En troisième et dernier lieu, aux termes de l’article 12 du décret du 3 mai 2002 susvisé : « Lorsqu’un agent, quelle que soit sa position au regard du statut qui lui est applicable, quitte définitivement la fonction publique hospitalière, les jours ou heures accumulés sur son compte épargne-temps doivent être soldés avant sa date de cessation d’activités. En pareil cas, l’administration ne peut s’opposer à sa demande de congés ».
Mme B… soutient avoir subi une perte de chance dès lors que le report tardif de ses congés sur son compte épargne temps l’a privée de la possibilité de prendre effectivement les jours de congés annuels qu’elle avait acquis en 2021 et 2022 dans la mesure où elle est susceptible de ne plus réintégrer la fonction publique après sa disponibilité.
Il résulte de l’instruction que par, une décision du 29 décembre 2022, le directeur général du centre hospitalier universitaire de Clermont-Ferrand a placé Mme B… en disponibilité du 1er février 2023 au 31 janvier 2024 en vue d’élever un enfant de moins de douze ans. Toutefois, il ne résulte pas de l’instruction et n’est d’ailleurs pas allégué par la requérante qu’elle n’aurait pas réintégré les cadres du centre hospitalier universitaire de Clermont-Ferrand à l’expiration de la période de disponibilité susmentionnée.
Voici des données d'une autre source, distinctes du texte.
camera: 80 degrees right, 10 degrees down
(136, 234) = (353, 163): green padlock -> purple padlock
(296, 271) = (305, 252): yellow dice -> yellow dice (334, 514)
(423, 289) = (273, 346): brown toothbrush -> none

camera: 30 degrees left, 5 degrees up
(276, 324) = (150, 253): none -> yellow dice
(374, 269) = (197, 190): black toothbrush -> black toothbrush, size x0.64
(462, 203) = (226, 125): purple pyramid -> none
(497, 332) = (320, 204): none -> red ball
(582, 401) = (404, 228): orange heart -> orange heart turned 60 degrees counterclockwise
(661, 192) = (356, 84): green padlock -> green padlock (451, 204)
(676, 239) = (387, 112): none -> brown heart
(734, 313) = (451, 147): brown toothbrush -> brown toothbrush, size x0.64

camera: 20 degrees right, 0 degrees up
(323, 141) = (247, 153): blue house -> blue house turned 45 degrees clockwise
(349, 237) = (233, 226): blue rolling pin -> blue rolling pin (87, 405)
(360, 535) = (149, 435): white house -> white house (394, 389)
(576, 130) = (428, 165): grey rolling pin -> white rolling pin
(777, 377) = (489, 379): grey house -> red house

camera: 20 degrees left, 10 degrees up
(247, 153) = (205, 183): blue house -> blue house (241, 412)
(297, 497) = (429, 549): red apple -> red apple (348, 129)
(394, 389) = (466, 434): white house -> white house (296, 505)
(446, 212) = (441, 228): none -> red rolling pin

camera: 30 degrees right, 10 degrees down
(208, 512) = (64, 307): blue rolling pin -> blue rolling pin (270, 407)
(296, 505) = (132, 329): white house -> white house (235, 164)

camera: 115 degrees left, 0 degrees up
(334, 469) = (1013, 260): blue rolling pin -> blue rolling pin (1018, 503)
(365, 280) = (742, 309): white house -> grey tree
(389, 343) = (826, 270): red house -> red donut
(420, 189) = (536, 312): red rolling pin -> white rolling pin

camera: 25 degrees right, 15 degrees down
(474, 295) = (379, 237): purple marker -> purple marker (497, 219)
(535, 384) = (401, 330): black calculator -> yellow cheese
En outre, et en tout état de cause, aucun des éléments du dossier ne tend à établir que Mme B… aurait définitivement quitté la fonction publique sans avoir pu bénéficier du solde des jours accumulés sur son compte épargne temps, au nombre desquels figuraient ses jours de congés annuels non pris en 2021 et 2022. Par suite, la requérante ne peut utilement se prévaloir d’une perte de chance de pouvoir bénéficier de ces congés.
Il résulte de ce qui précède que les conclusions indemnitaires présentées par Mme B… doivent être rejetées.
Sur les frais liés au litige :
Les dispositions de l’article L. 761-1 du code de justice administrative font obstacle à ce que le centre hospitalier régional d’Orléans, qui n’est pas la partie perdante dans la présente instance, soit condamné à verser à Mme B… la somme qu’elle demande au titre des frais exposés par elle et non compris dans les dépens.
D E C I D E :
Article 1er : La requête de Mme B… est rejetée.
Article 2 : Le présent jugement sera notifié à Mme A… B… et au centre hospitalier régional d’Orléans.
Délibéré après l’audience du 14 octobre 2025, à laquelle siégeaient :
M. C…, président,
M. Jurie, premier conseiller,
Mme Vella, conseillère.
Rendu public par mise à disposition au greffe le 4 novembre 2025.
Le rapporteur,
G. JURIE
Le président,
M. C…
La greffière,
C. HUMEZ
La République mande et ordonne au préfet du Loiret en ce qui le concerne ou à tous commissaires de justice à ce requis en ce qui concerne les voies de droit commun contre les parties privées, de pourvoir à l’exécution de la présente décision.